### TÂCHES À RÉALISER
1. D’après le texte sur Volkswagen, à qui fut confiée la responsabilité de la production de la voiture populaire ?
2. Recopiez un passage du texte sur Volkswagen. Commencez aux mots «Par Dr Mounir» et arrêtez-vous après «de sa production.».
3. Indiquez si chacune des affirmations suivantes concorde avec le texte sur Volkswagen. Répondez par oui ou par non et citez les mots du texte qui tranchent.
(a) Après la guerre, les usines Volkswagen furent placées sous la responsabilité d’un administrateur américain.
(b) Aux États-Unis, la Coccinelle a symbolisé la voiture de la jeunesse durant les années 60.
(c) L’oxyde d’azote est présenté comme destructeur de la couche d’ozone.

### TEXTE FOURNI
....................
«Faster, higher, farther»: L’administration Volkswagen prenait les Américains pour des pigeons

L’affaire de la marque automobile allemande Volkswagen aux Etats-Unis démontre que la tentation existera toujours pour toute société quelle qu’elle fut de réaliser des bénéfices contre les lois en vigueur, et que les contrôles réalisés par les autorités publiques seront toujours nécessaires.

Par Dr Mounir Hanablia

La marque automobile allemande Volkswagen est connue dans le monde entier pour la qualité de ses voitures. C’est Adolf Hitler qui avait eu l’idée d’une voiture populaire accessible aux bourses des ouvriers allemands, sans doute pour les éloigner du communisme, et de la tentation révolutionnaire, et c’est au constructeur Ferdinand Porsche que fut confiée la responsabilité de sa production.

Après la guerre, les usines Volkswagen furent placées sous la responsabilité d’un administrateur anglais et c’est sous sa férule que VW devint une marque de renommée internationale, la famille Porsche y détenant une part prépondérante.

La Coccinelle fut un succès mondial, en particulier aux Etats-Unis où durant les années 60 elle a symbolisé la voiture de la jeunesse libérée et contestataire. Cependant avec l’émergence des marques asiatiques, les parts des sociétés européennes et américaines se sont rétrécies, même sur le marché américain. Et les questions liées à l’écologie étant devenues une priorité politique, les constructeurs automobiles se sont retrouvés confrontés à l’obligation de diminuer les émissions d’oxyde et de dioxyde de carbone, à effets de serre, d’oxyde d’azote destructeur de la couche d’ozone protectrice contre les rayons UV, et de vapeurs de plomb, tous ces gaz étant toxiques et occasionnant des problèmes complexes de santé publique.
....................
### ITEMS AFFICHÉS

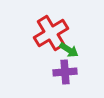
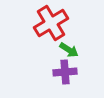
red cross: moved 10 px up
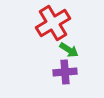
red cross: moved 2 px right
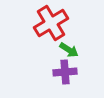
red cross: moved 2 px left
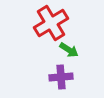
purple cross: moved 4 px left, 5 px down
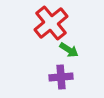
red cross: rotated 8 degrees counterclockwise
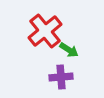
red cross: moved 6 px left, 8 px down
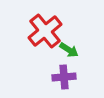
purple cross: moved 3 px right
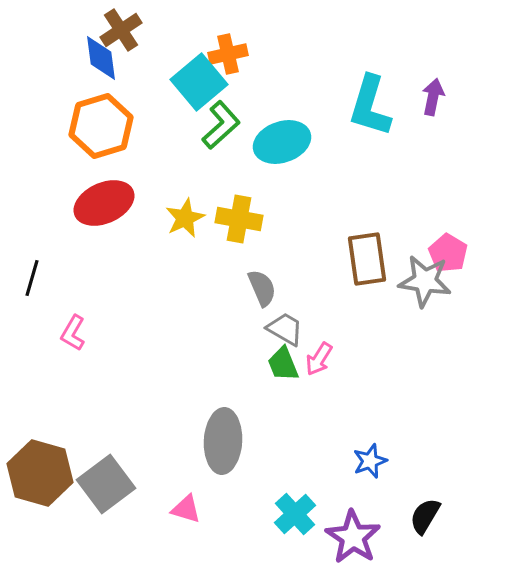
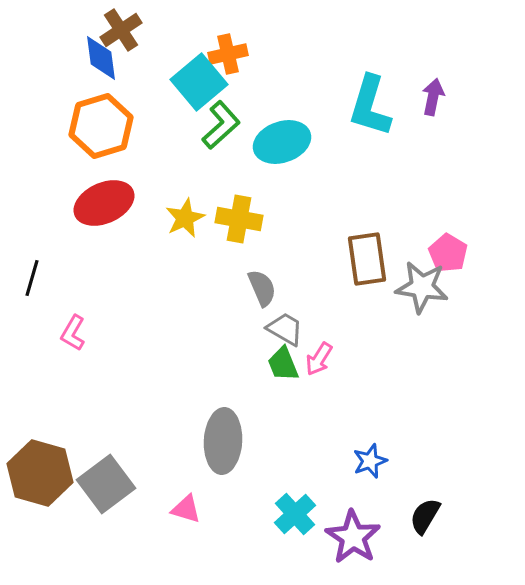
gray star: moved 3 px left, 6 px down
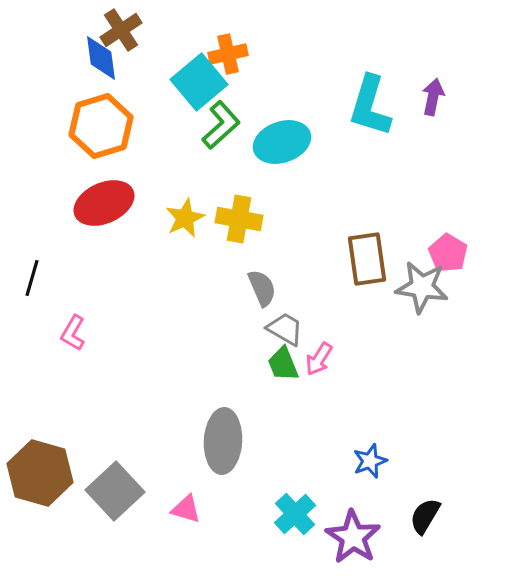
gray square: moved 9 px right, 7 px down; rotated 6 degrees counterclockwise
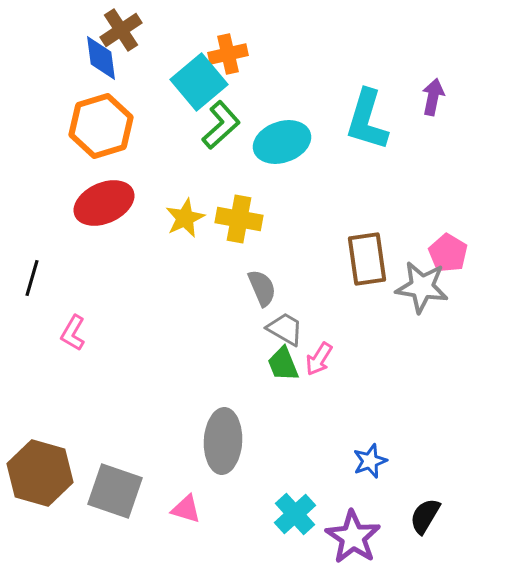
cyan L-shape: moved 3 px left, 14 px down
gray square: rotated 28 degrees counterclockwise
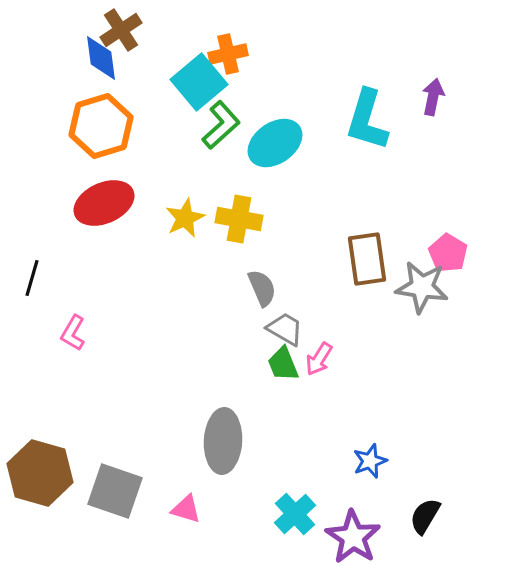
cyan ellipse: moved 7 px left, 1 px down; rotated 16 degrees counterclockwise
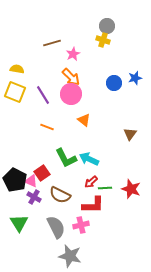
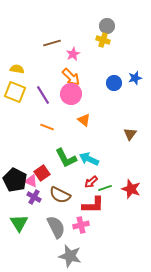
green line: rotated 16 degrees counterclockwise
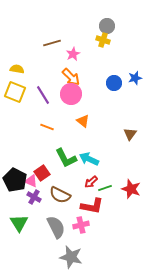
orange triangle: moved 1 px left, 1 px down
red L-shape: moved 1 px left, 1 px down; rotated 10 degrees clockwise
gray star: moved 1 px right, 1 px down
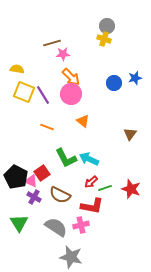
yellow cross: moved 1 px right, 1 px up
pink star: moved 10 px left; rotated 24 degrees clockwise
yellow square: moved 9 px right
black pentagon: moved 1 px right, 3 px up
gray semicircle: rotated 30 degrees counterclockwise
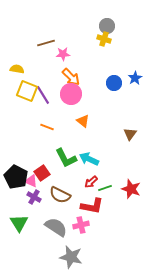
brown line: moved 6 px left
blue star: rotated 16 degrees counterclockwise
yellow square: moved 3 px right, 1 px up
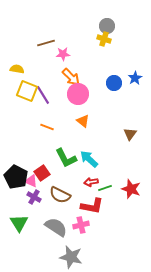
pink circle: moved 7 px right
cyan arrow: rotated 18 degrees clockwise
red arrow: rotated 32 degrees clockwise
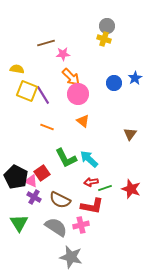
brown semicircle: moved 5 px down
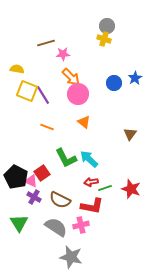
orange triangle: moved 1 px right, 1 px down
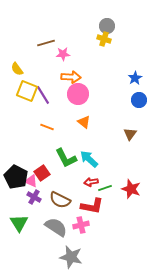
yellow semicircle: rotated 136 degrees counterclockwise
orange arrow: rotated 42 degrees counterclockwise
blue circle: moved 25 px right, 17 px down
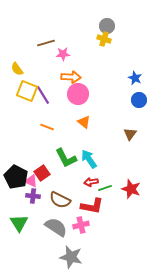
blue star: rotated 16 degrees counterclockwise
cyan arrow: rotated 12 degrees clockwise
purple cross: moved 1 px left, 1 px up; rotated 24 degrees counterclockwise
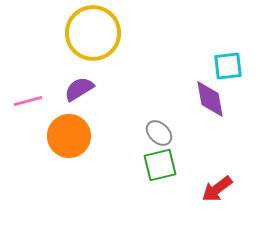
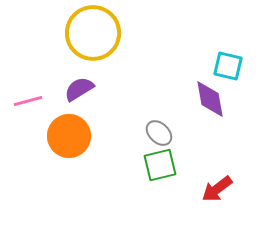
cyan square: rotated 20 degrees clockwise
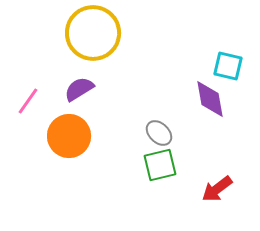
pink line: rotated 40 degrees counterclockwise
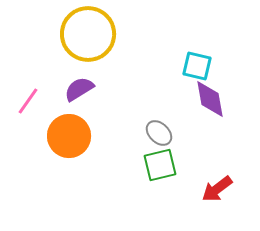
yellow circle: moved 5 px left, 1 px down
cyan square: moved 31 px left
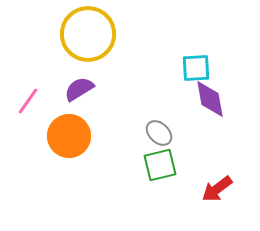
cyan square: moved 1 px left, 2 px down; rotated 16 degrees counterclockwise
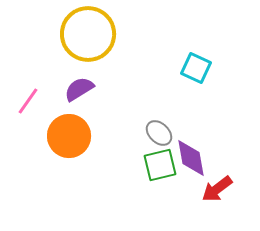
cyan square: rotated 28 degrees clockwise
purple diamond: moved 19 px left, 59 px down
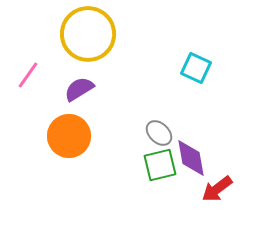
pink line: moved 26 px up
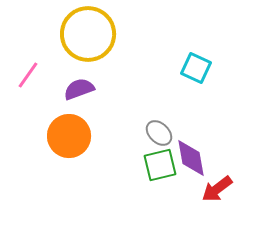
purple semicircle: rotated 12 degrees clockwise
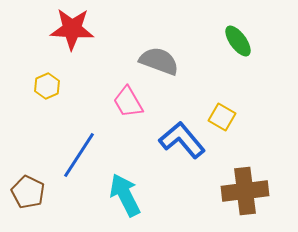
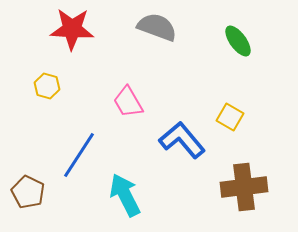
gray semicircle: moved 2 px left, 34 px up
yellow hexagon: rotated 20 degrees counterclockwise
yellow square: moved 8 px right
brown cross: moved 1 px left, 4 px up
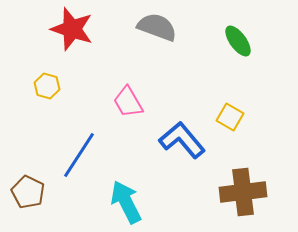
red star: rotated 15 degrees clockwise
brown cross: moved 1 px left, 5 px down
cyan arrow: moved 1 px right, 7 px down
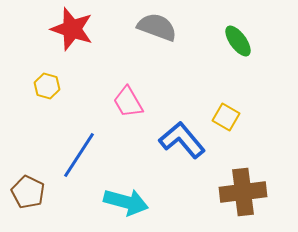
yellow square: moved 4 px left
cyan arrow: rotated 132 degrees clockwise
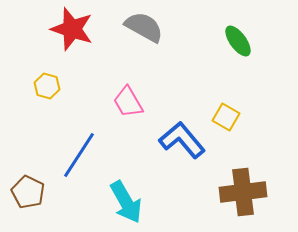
gray semicircle: moved 13 px left; rotated 9 degrees clockwise
cyan arrow: rotated 45 degrees clockwise
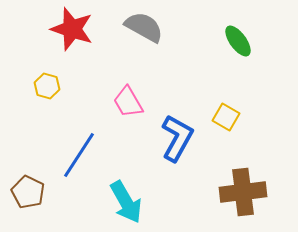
blue L-shape: moved 5 px left, 2 px up; rotated 69 degrees clockwise
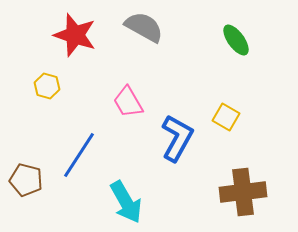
red star: moved 3 px right, 6 px down
green ellipse: moved 2 px left, 1 px up
brown pentagon: moved 2 px left, 12 px up; rotated 12 degrees counterclockwise
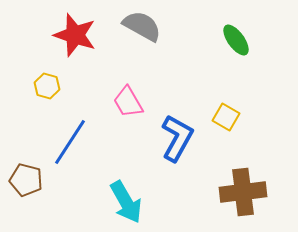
gray semicircle: moved 2 px left, 1 px up
blue line: moved 9 px left, 13 px up
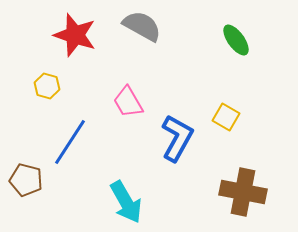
brown cross: rotated 18 degrees clockwise
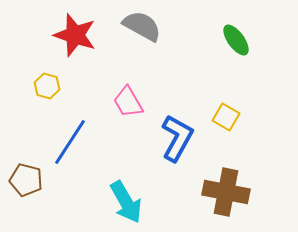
brown cross: moved 17 px left
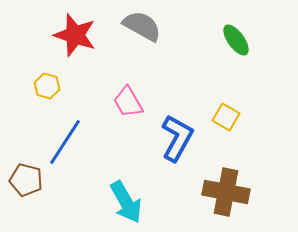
blue line: moved 5 px left
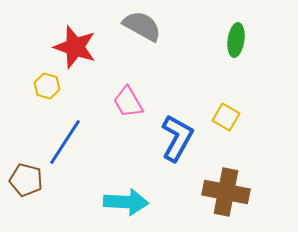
red star: moved 12 px down
green ellipse: rotated 44 degrees clockwise
cyan arrow: rotated 57 degrees counterclockwise
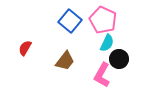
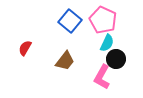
black circle: moved 3 px left
pink L-shape: moved 2 px down
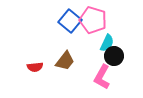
pink pentagon: moved 10 px left; rotated 8 degrees counterclockwise
red semicircle: moved 10 px right, 19 px down; rotated 126 degrees counterclockwise
black circle: moved 2 px left, 3 px up
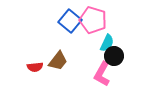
brown trapezoid: moved 7 px left
pink L-shape: moved 3 px up
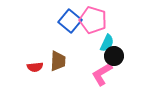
brown trapezoid: rotated 35 degrees counterclockwise
pink L-shape: rotated 30 degrees clockwise
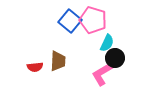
black circle: moved 1 px right, 2 px down
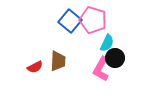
red semicircle: rotated 21 degrees counterclockwise
pink L-shape: moved 1 px left, 5 px up; rotated 30 degrees counterclockwise
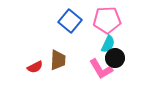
pink pentagon: moved 14 px right; rotated 20 degrees counterclockwise
cyan semicircle: moved 1 px right, 1 px down
brown trapezoid: moved 1 px up
pink L-shape: rotated 60 degrees counterclockwise
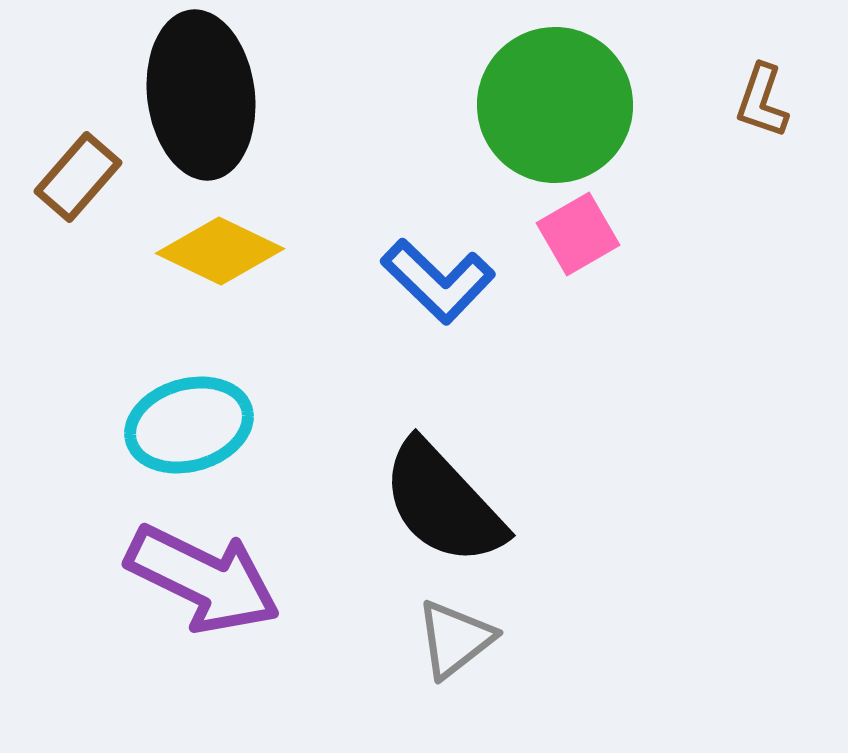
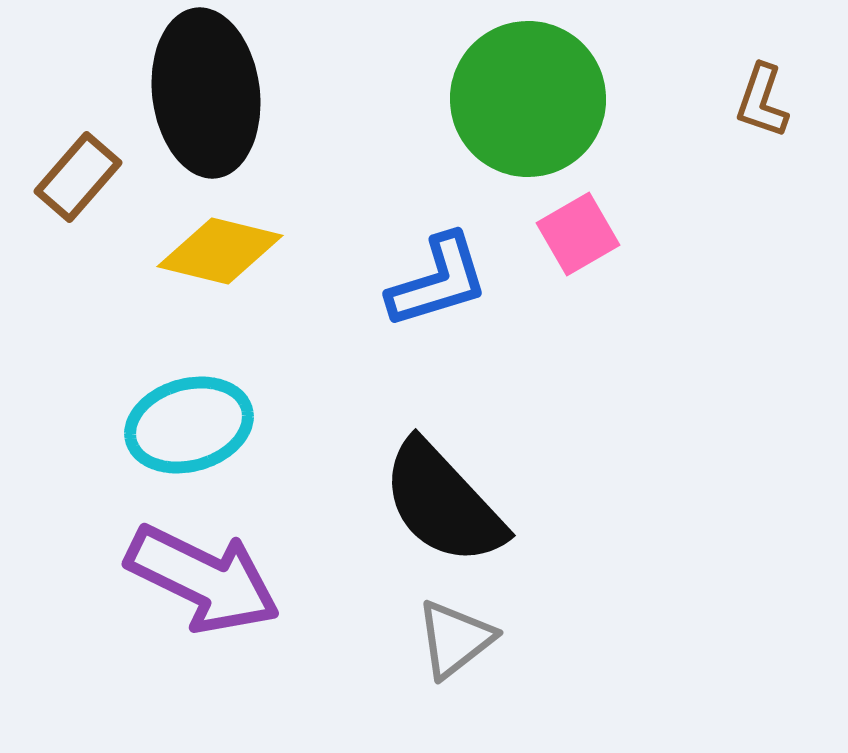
black ellipse: moved 5 px right, 2 px up
green circle: moved 27 px left, 6 px up
yellow diamond: rotated 12 degrees counterclockwise
blue L-shape: rotated 61 degrees counterclockwise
....................
### RÉPONSES PAR TÂCHE
1. Au constructeur Ferdinand Porsche.

2.
Par Dr Mounir Hanablia

La marque automobile allemande Volkswagen est connue dans le monde entier pour la qualité de ses voitures. C’est Adolf Hitler qui avait eu l’idée d’une voiture populaire accessible aux bourses des ouvriers allemands, sans doute pour les éloigner du communisme, et de la tentation révolutionnaire, et c’est au constructeur Ferdinand Porsche que fut confiée la responsabilité de sa production.

3.
(a) Non : «sous la responsabilité d’un administrateur anglais».
(b) Oui : «en particulier aux Etats-Unis où durant les années 60 elle a symbolisé la voiture de la jeunesse libérée et contestataire».
(c) Oui : «d’oxyde d’azote destructeur de la couche d’ozone protectrice contre les rayons UV».